石野卓球 「CRUISE」

CRUISE

CRUISE

ソロ名義としては6年ぶりとなる新作ミニアルバム。


ストイシズム。ジャケットはやけにオープンで爽やかですけども、中身はむしろ地下のダンスフロアのキナ臭い熱量をそこはかとなく感じさせるダンスプロパーサウンドです。電気グルーヴ本隊のポップ要素、ギャグ要素はここでは一切排除され、鋭く硬く研ぎ澄まされた音の粒子が散りばめられたミニマルテクノ直球勝負。粘りとアタック感の強い4つ打ちビートが通底し、最小限の上モノを足し引きして緩やかな抑揚をつけ、無機質なクールネスと確かなダンスグルーヴを絶やさずにほぼノンストップで流れていく。

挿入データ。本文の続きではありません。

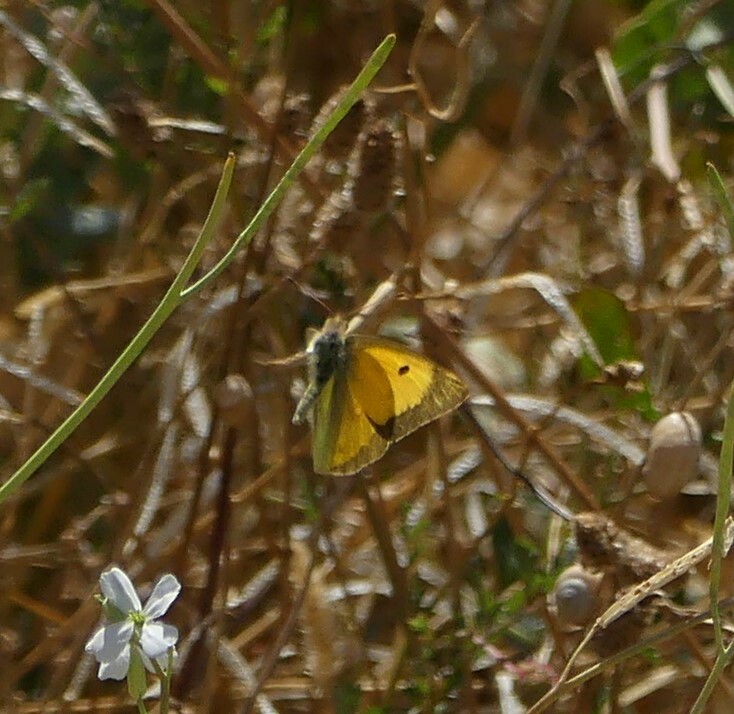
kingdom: Animalia
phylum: Arthropoda
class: Insecta
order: Lepidoptera
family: Pieridae
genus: Colias
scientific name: Colias croceus
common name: Clouded yellow
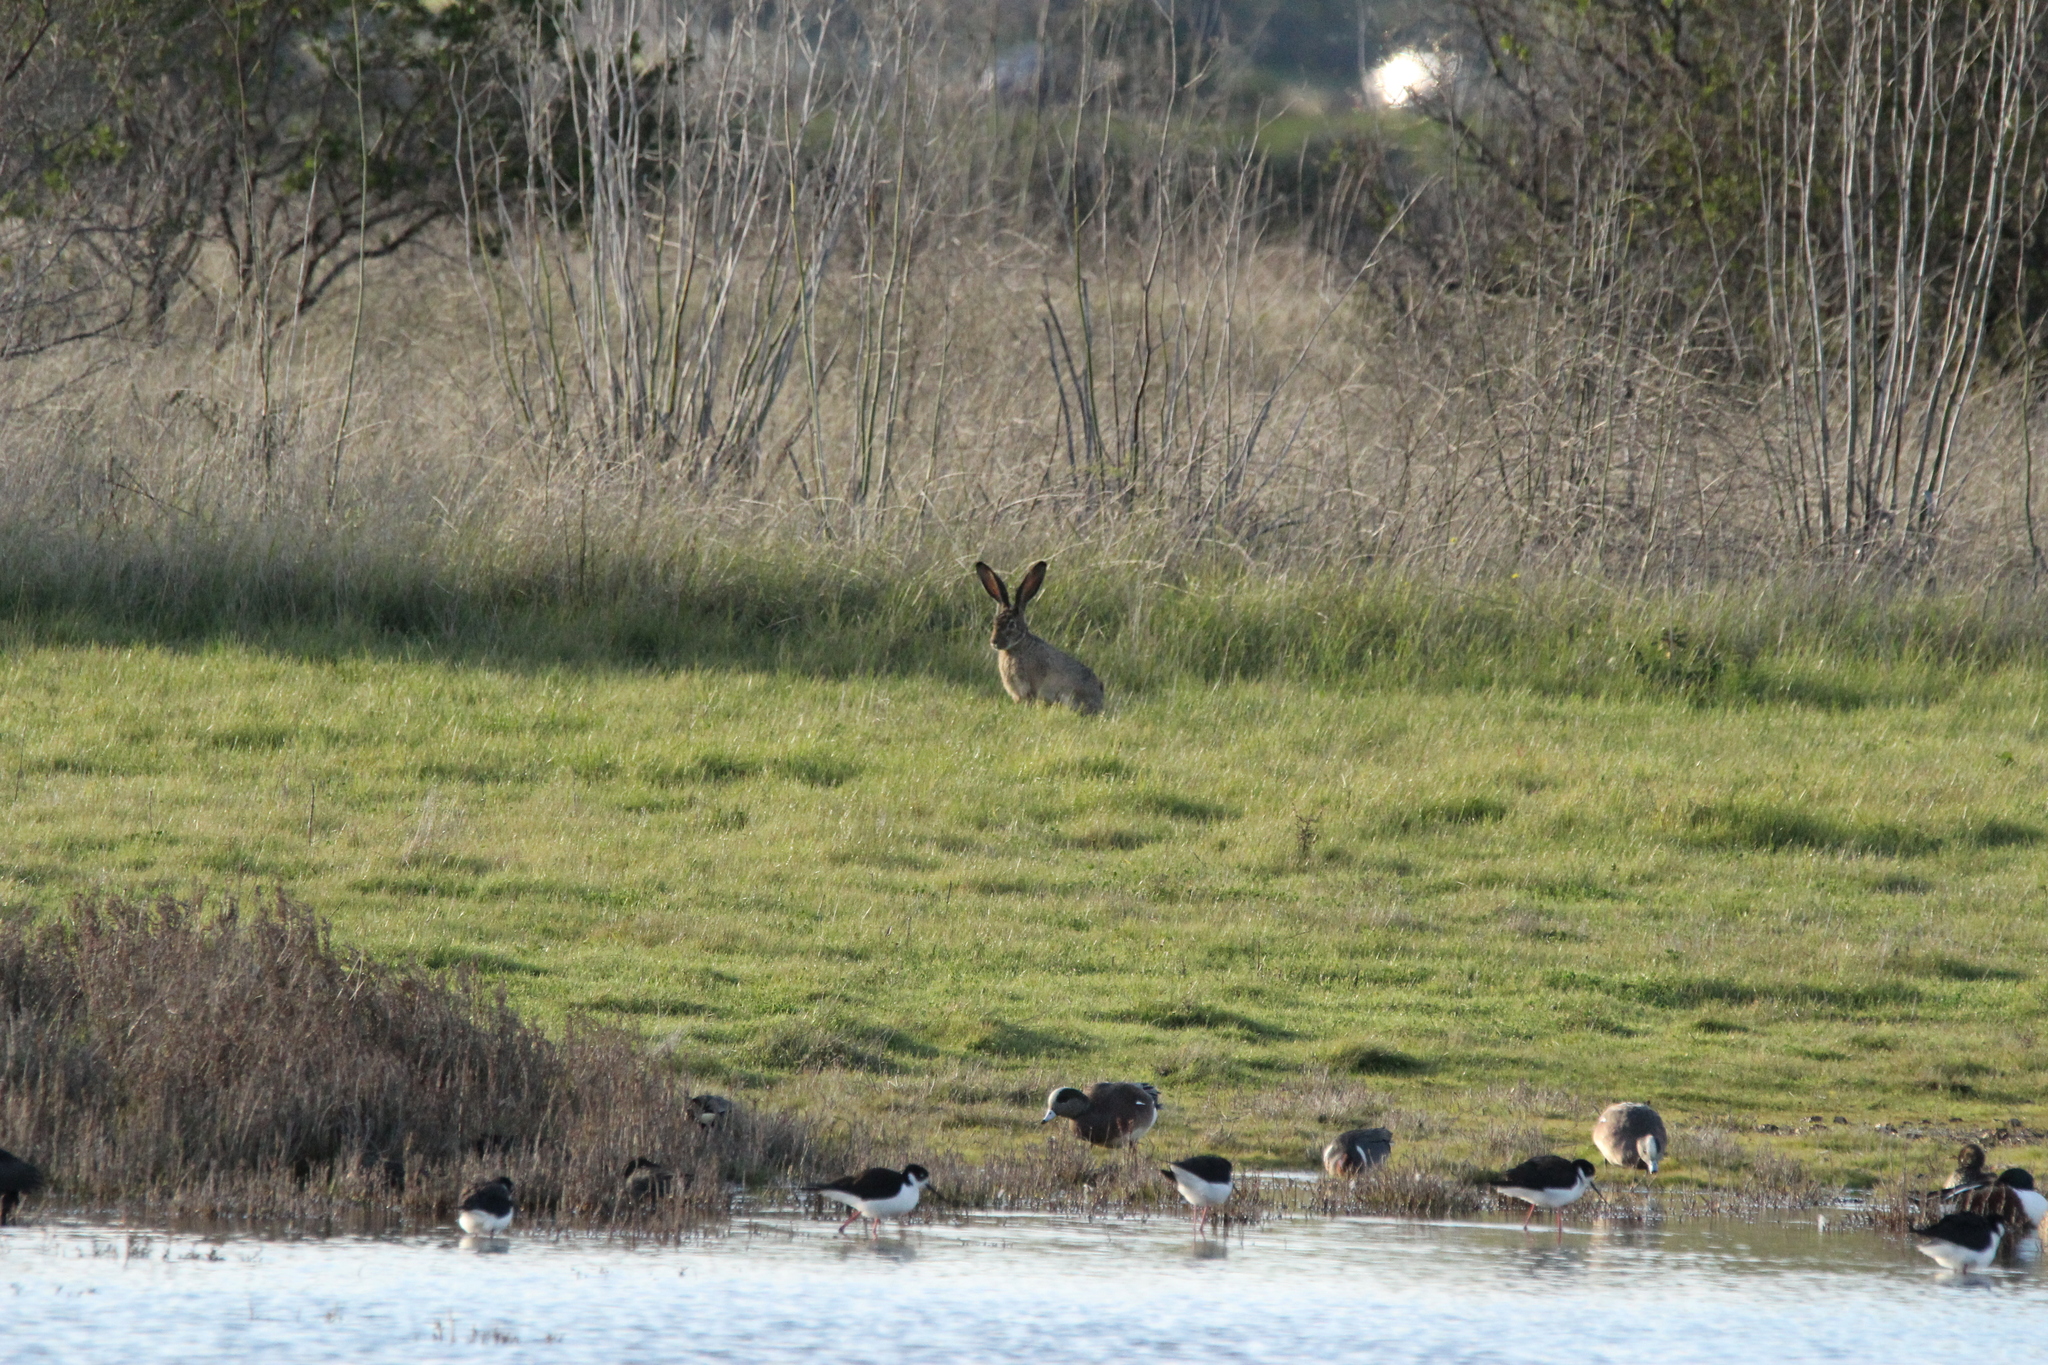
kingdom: Animalia
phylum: Chordata
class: Mammalia
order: Lagomorpha
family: Leporidae
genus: Lepus
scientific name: Lepus californicus
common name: Black-tailed jackrabbit
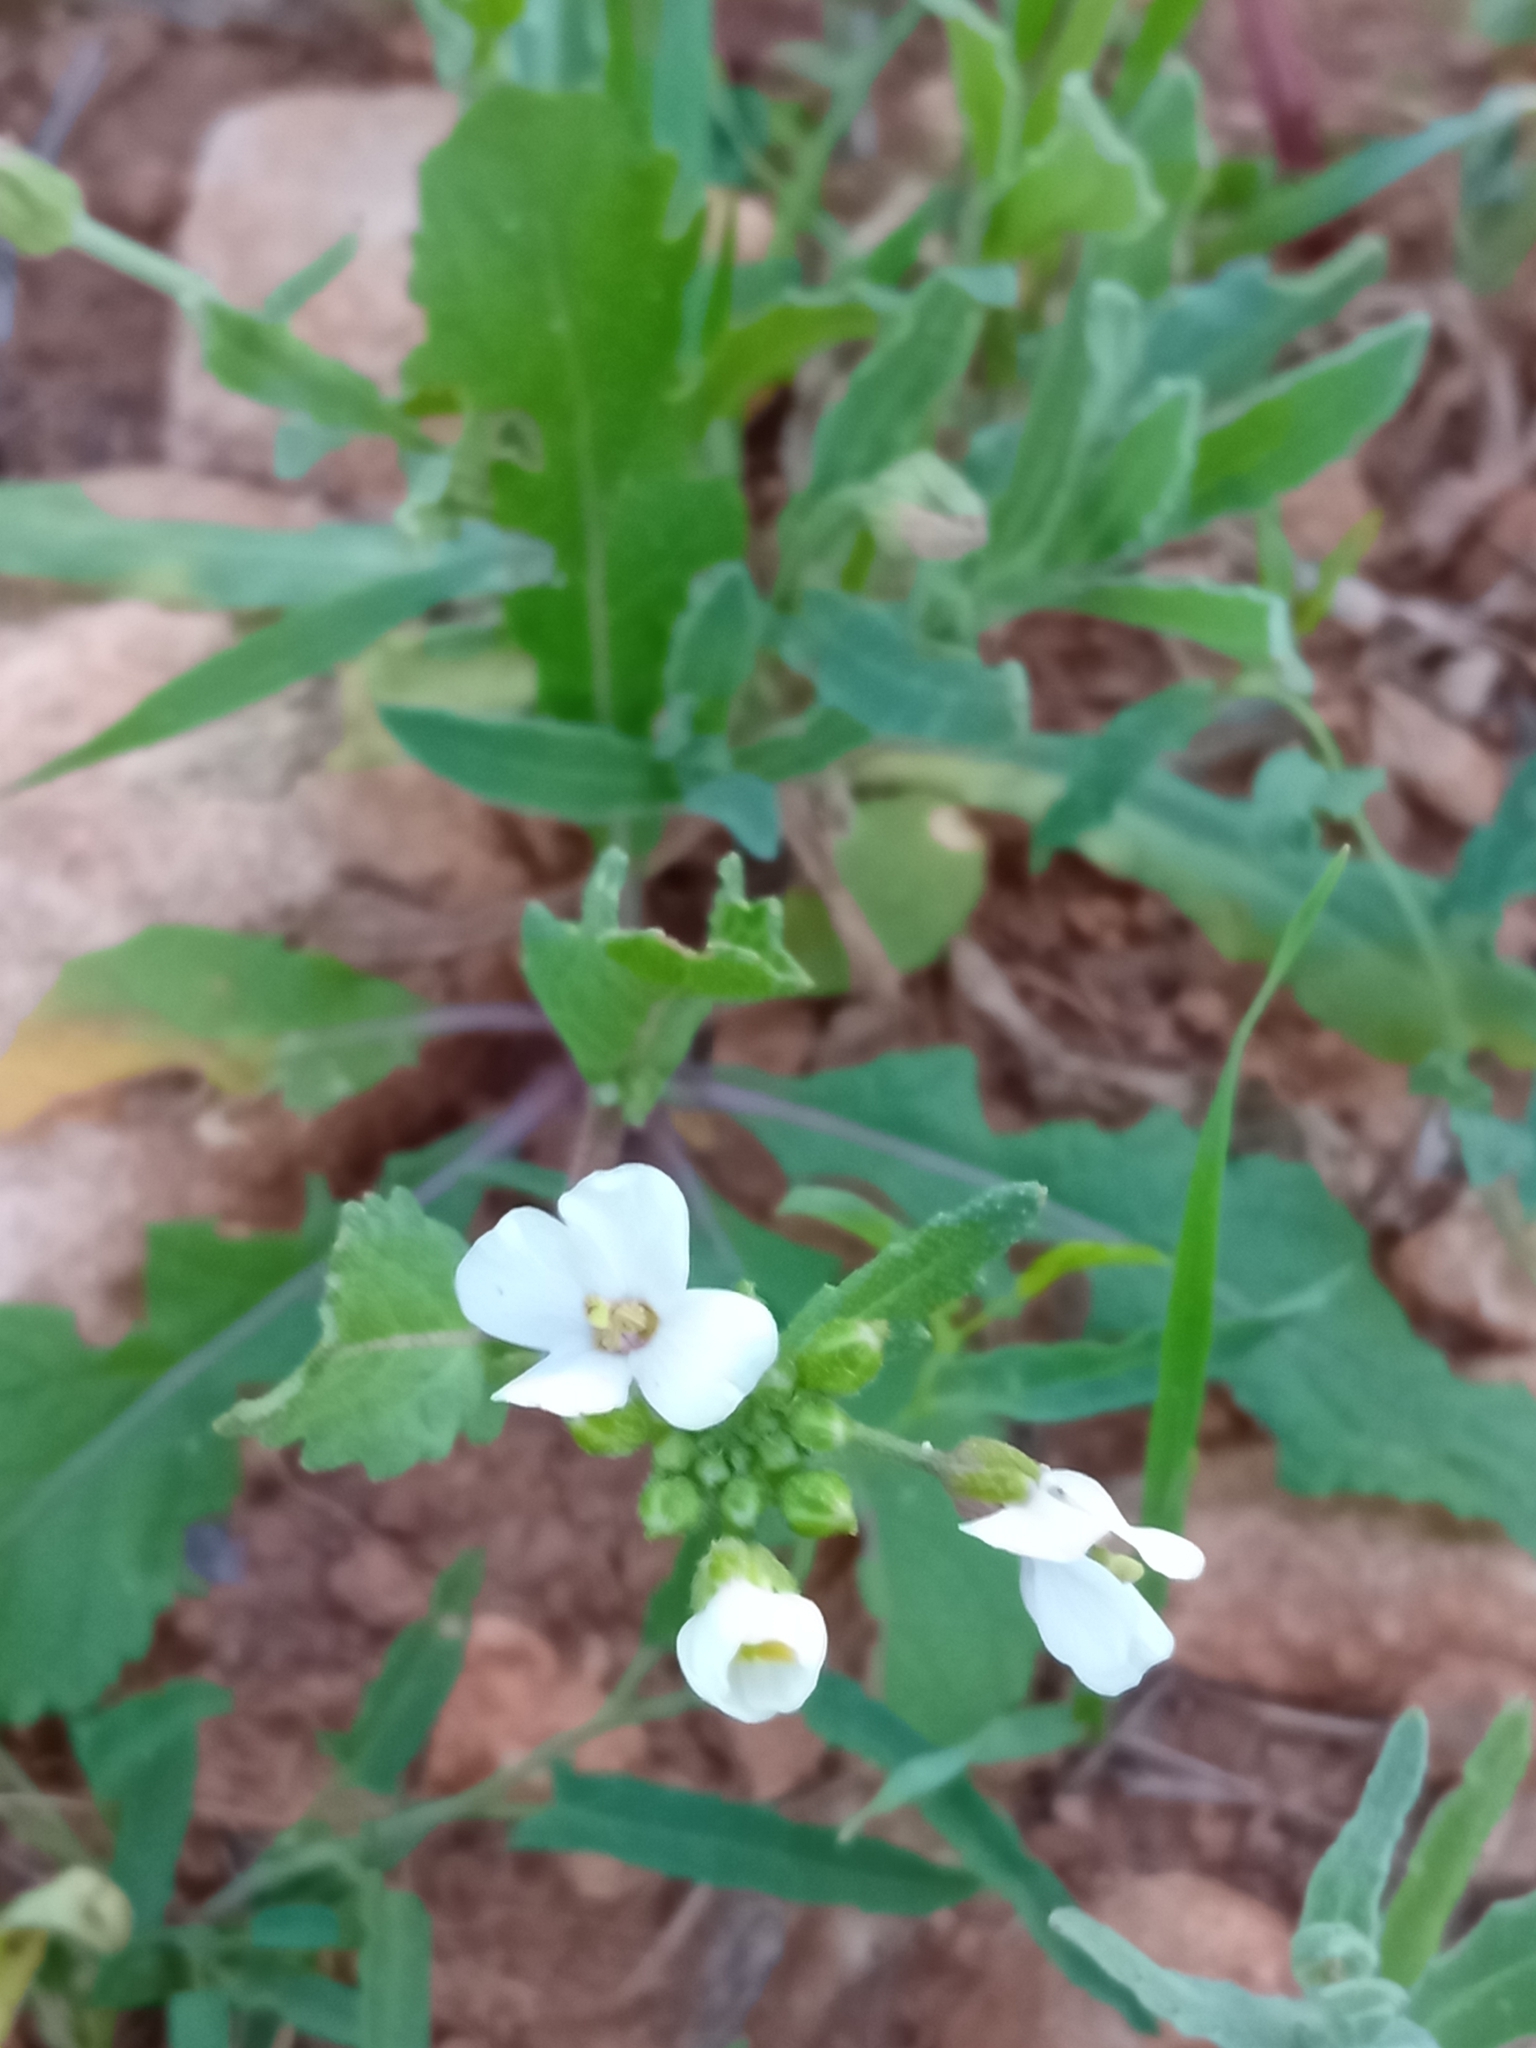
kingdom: Plantae
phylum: Tracheophyta
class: Magnoliopsida
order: Brassicales
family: Brassicaceae
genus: Diplotaxis
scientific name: Diplotaxis erucoides
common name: White rocket
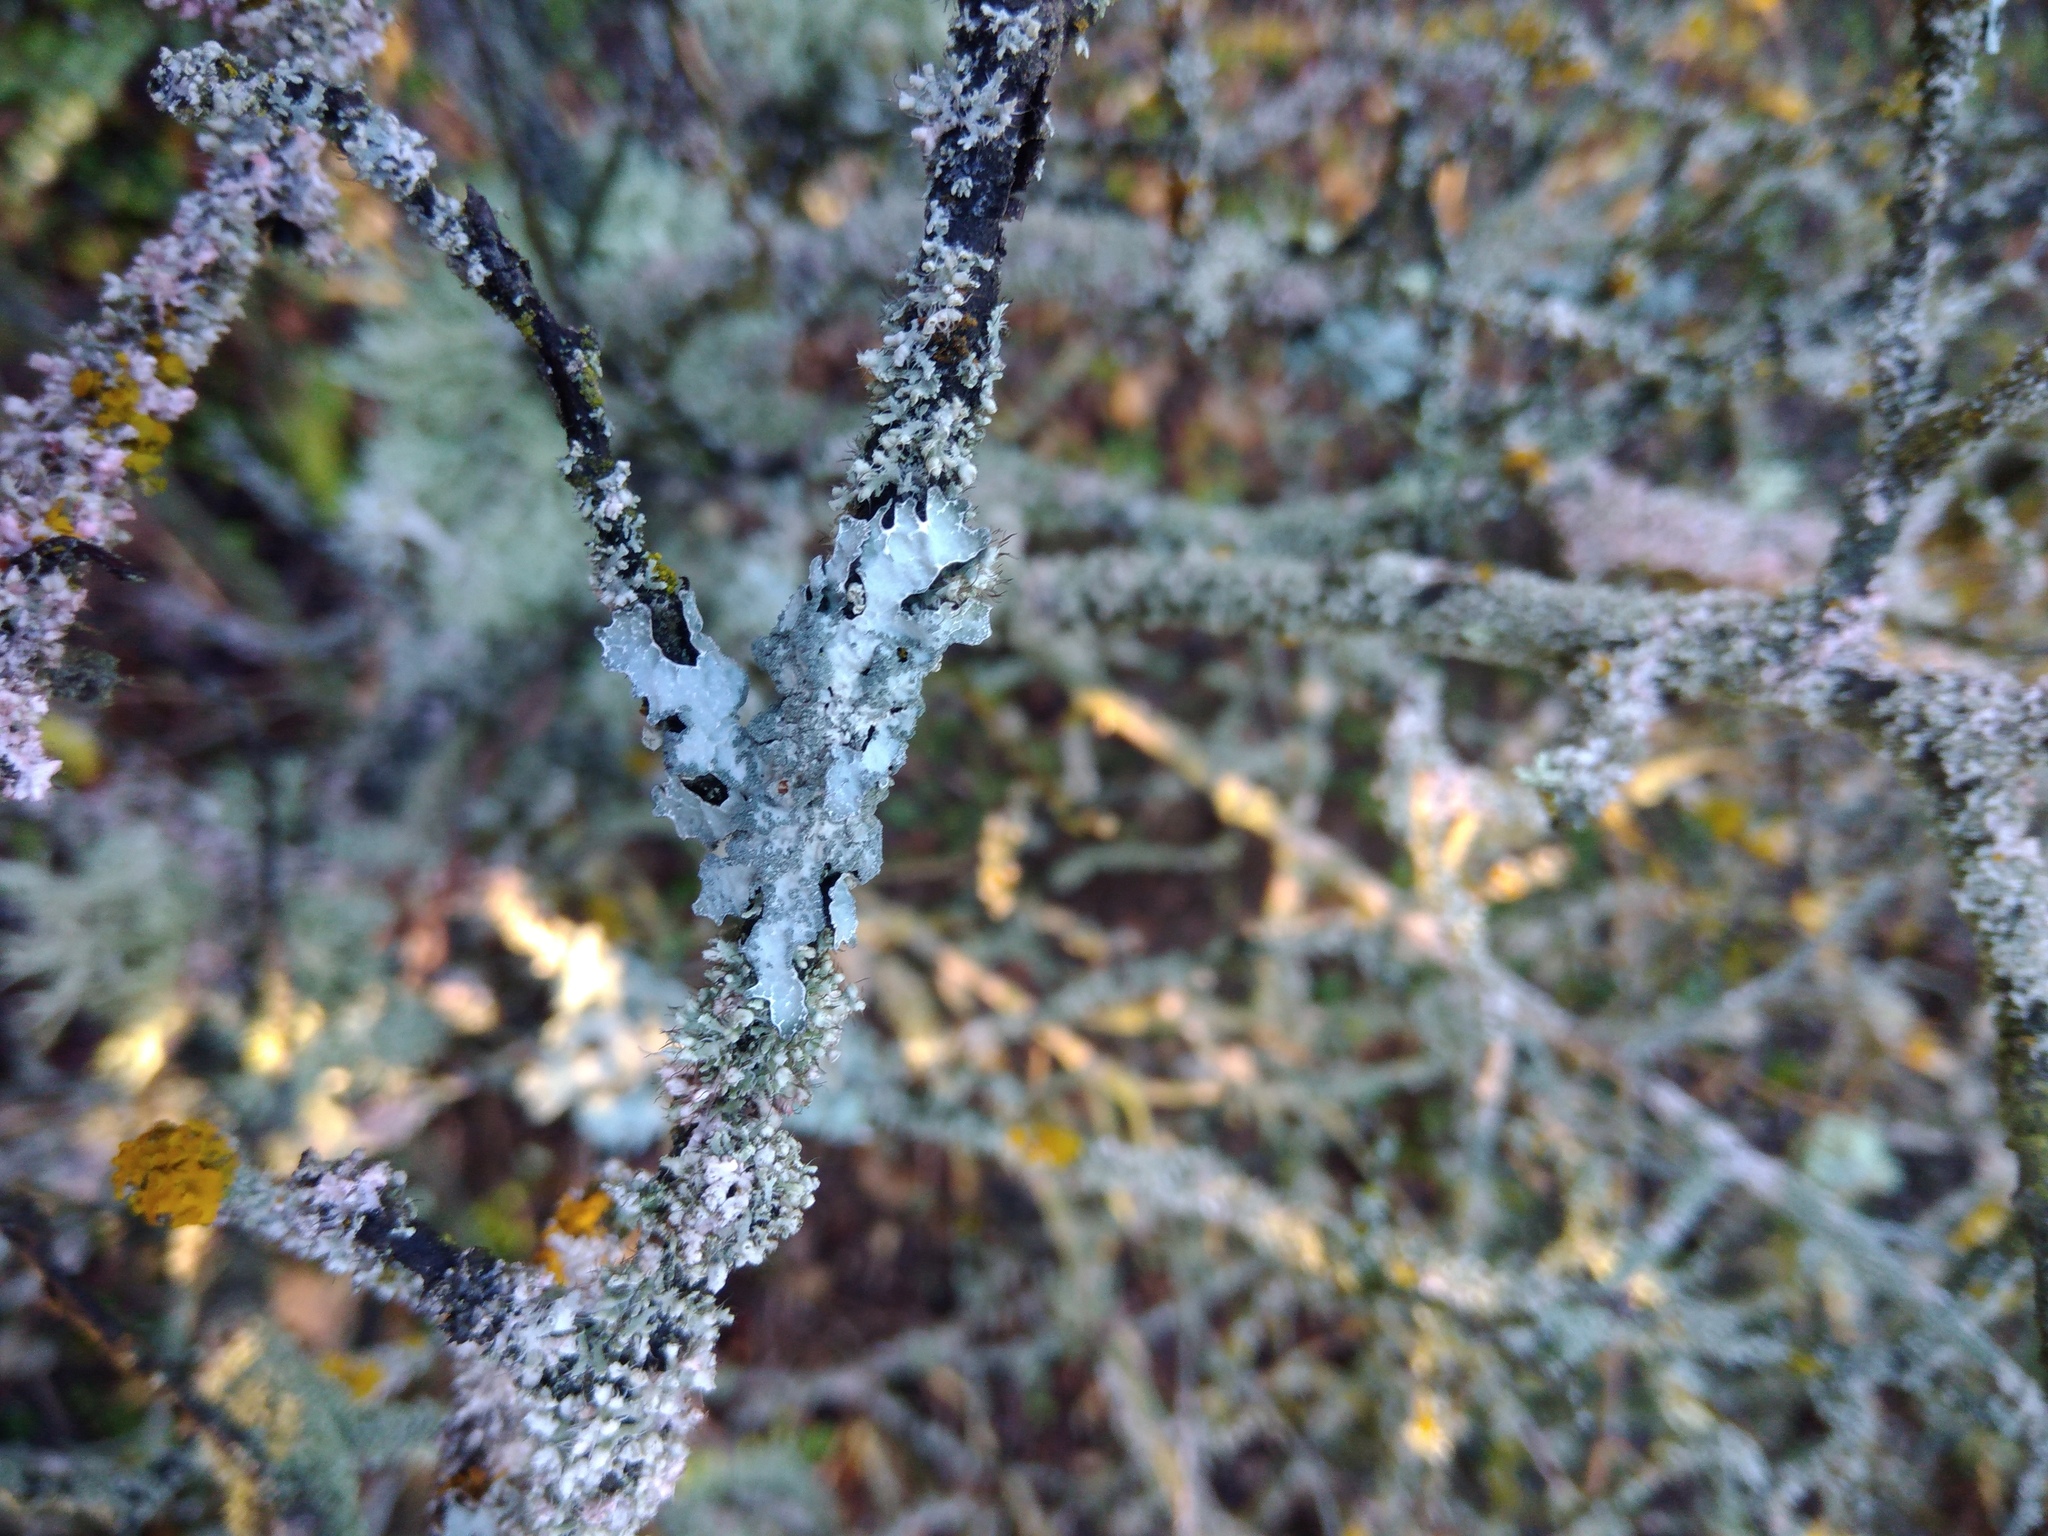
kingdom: Fungi
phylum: Ascomycota
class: Lecanoromycetes
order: Lecanorales
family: Parmeliaceae
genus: Parmelia
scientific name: Parmelia sulcata
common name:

全編ほとんど同じ方向性で曲の違いという概念もあまりないですが、敢えて言えば巻上公一ヒカシュー) のコミカルなヴォーカルをサンプリングした 「Hukkle」 が最も熱量高めで分かりやすいでしょうか。確実にクラブの大音量で聴いた方が気持ち良い、ロケーションありきの音だとは思うんですけども、やはりそこは御大、その音の醸すグルーヴの心地良さは折り紙つきです。6曲42分と長尺曲ばかりの内容なのに、ビートの強度と抑揚の妙技でダレさせずに最後まで引っ張って聴かせるのはさすがといった感じですね。ファンは安心の内容かと。